_Exercise_
Update the items below by replacing every "Source Extractor" with "SExtractor" and leaving everything else unchanged. Omit the pictures from your answer.

_Available records_
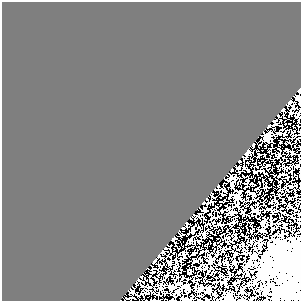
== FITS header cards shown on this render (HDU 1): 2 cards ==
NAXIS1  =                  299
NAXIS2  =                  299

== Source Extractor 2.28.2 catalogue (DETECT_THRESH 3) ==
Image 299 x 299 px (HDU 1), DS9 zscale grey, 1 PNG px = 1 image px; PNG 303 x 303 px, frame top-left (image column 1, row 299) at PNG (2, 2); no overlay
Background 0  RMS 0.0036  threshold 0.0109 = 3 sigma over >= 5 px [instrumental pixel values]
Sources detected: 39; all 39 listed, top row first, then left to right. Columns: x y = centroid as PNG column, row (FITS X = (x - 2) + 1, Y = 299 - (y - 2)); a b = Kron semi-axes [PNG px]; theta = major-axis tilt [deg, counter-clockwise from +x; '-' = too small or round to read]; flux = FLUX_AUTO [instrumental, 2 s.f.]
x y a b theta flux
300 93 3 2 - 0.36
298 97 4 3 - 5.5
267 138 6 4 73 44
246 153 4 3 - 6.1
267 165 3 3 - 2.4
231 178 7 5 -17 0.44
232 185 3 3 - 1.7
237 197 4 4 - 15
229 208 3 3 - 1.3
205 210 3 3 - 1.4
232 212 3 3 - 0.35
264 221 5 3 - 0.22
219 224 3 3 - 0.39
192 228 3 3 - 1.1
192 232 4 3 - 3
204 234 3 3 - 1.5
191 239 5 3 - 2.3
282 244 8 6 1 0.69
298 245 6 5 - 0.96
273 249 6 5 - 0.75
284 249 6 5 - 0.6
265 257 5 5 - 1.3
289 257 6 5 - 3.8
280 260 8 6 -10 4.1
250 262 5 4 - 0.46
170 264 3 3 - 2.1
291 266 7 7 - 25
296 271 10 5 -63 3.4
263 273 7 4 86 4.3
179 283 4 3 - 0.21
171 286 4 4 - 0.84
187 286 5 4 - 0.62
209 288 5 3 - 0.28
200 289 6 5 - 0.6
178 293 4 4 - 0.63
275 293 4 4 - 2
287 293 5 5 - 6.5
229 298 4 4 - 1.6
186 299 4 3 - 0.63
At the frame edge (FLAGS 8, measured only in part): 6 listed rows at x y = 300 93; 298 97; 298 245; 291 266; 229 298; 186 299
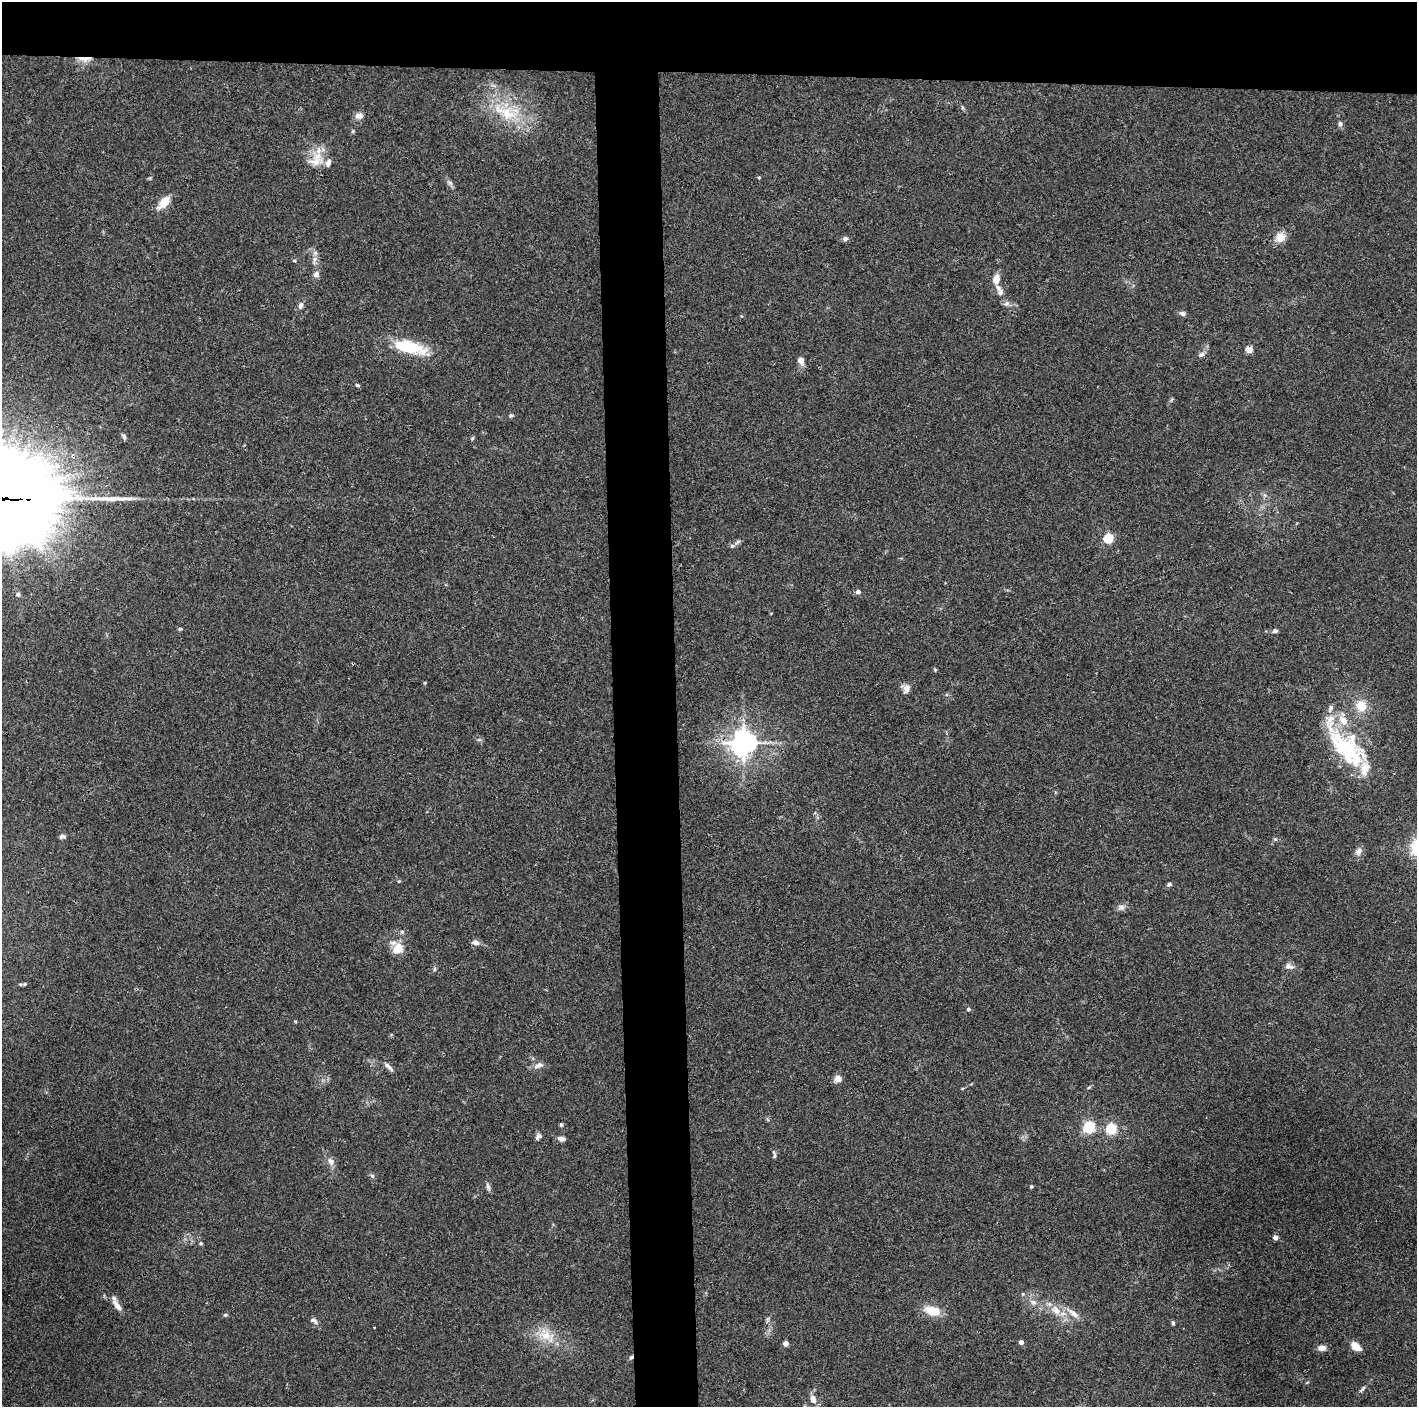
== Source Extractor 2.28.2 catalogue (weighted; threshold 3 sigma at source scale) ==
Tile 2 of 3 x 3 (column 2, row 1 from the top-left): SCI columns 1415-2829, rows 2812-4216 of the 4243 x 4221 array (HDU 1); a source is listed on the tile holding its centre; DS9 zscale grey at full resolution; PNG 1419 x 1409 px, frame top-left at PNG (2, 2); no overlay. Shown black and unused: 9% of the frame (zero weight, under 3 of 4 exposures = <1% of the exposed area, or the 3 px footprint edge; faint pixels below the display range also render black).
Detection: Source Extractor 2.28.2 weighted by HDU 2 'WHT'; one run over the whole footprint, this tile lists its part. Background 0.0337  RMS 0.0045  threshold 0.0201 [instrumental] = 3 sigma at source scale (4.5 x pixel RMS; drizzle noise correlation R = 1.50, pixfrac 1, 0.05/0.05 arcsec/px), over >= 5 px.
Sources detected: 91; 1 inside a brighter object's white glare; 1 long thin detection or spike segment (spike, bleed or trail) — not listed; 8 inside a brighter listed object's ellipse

_Answer below_
== FITS header cards shown on this render (HDU 1): 2 cards ==
NAXIS1  =                  299
NAXIS2  =                  299

== SExtractor 2.28.2 catalogue (DETECT_THRESH 3) ==
Image 299 x 299 px (HDU 1), DS9 zscale grey, 1 PNG px = 1 image px; PNG 303 x 303 px, frame top-left (image column 1, row 299) at PNG (2, 2); no overlay
Background 0  RMS 0.0036  threshold 0.0109 = 3 sigma over >= 5 px [instrumental pixel values]
Sources detected: 39; all 39 listed, top row first, then left to right. Columns: x y = centroid as PNG column, row (FITS X = (x - 2) + 1, Y = 299 - (y - 2)); a b = Kron semi-axes [PNG px]; theta = major-axis tilt [deg, counter-clockwise from +x; '-' = too small or round to read]; flux = FLUX_AUTO [instrumental, 2 s.f.]
x y a b theta flux
300 93 3 2 - 0.36
298 97 4 3 - 5.5
267 138 6 4 73 44
246 153 4 3 - 6.1
267 165 3 3 - 2.4
231 178 7 5 -17 0.44
232 185 3 3 - 1.7
237 197 4 4 - 15
229 208 3 3 - 1.3
205 210 3 3 - 1.4
232 212 3 3 - 0.35
264 221 5 3 - 0.22
219 224 3 3 - 0.39
192 228 3 3 - 1.1
192 232 4 3 - 3
204 234 3 3 - 1.5
191 239 5 3 - 2.3
282 244 8 6 1 0.69
298 245 6 5 - 0.96
273 249 6 5 - 0.75
284 249 6 5 - 0.6
265 257 5 5 - 1.3
289 257 6 5 - 3.8
280 260 8 6 -10 4.1
250 262 5 4 - 0.46
170 264 3 3 - 2.1
291 266 7 7 - 25
296 271 10 5 -63 3.4
263 273 7 4 86 4.3
179 283 4 3 - 0.21
171 286 4 4 - 0.84
187 286 5 4 - 0.62
209 288 5 3 - 0.28
200 289 6 5 - 0.6
178 293 4 4 - 0.63
275 293 4 4 - 2
287 293 5 5 - 6.5
229 298 4 4 - 1.6
186 299 4 3 - 0.63
At the frame edge (FLAGS 8, measured only in part): 6 listed rows at x y = 300 93; 298 97; 298 245; 291 266; 229 298; 186 299
== SExtractor 2.28.2 catalogue (weighted; threshold 3 sigma at source scale) ==
Tile 2 of 3 x 3 (column 2, row 1 from the top-left): SCI columns 1415-2829, rows 2812-4216 of the 4243 x 4221 array (HDU 1); a source is listed on the tile holding its centre; DS9 zscale grey at full resolution; PNG 1419 x 1409 px, frame top-left at PNG (2, 2); no overlay. Shown black and unused: 9% of the frame (zero weight, under 3 of 4 exposures = <1% of the exposed area, or the 3 px footprint edge; faint pixels below the display range also render black).
Detection: SExtractor 2.28.2 weighted by HDU 2 'WHT'; one run over the whole footprint, this tile lists its part. Background 0.0337  RMS 0.0045  threshold 0.0201 [instrumental] = 3 sigma at source scale (4.5 x pixel RMS; drizzle noise correlation R = 1.50, pixfrac 1, 0.05/0.05 arcsec/px), over >= 5 px.
Sources detected: 91; 1 inside a brighter object's white glare; 1 long thin detection or spike segment (spike, bleed or trail) — not listed; 8 inside a brighter listed object's ellipse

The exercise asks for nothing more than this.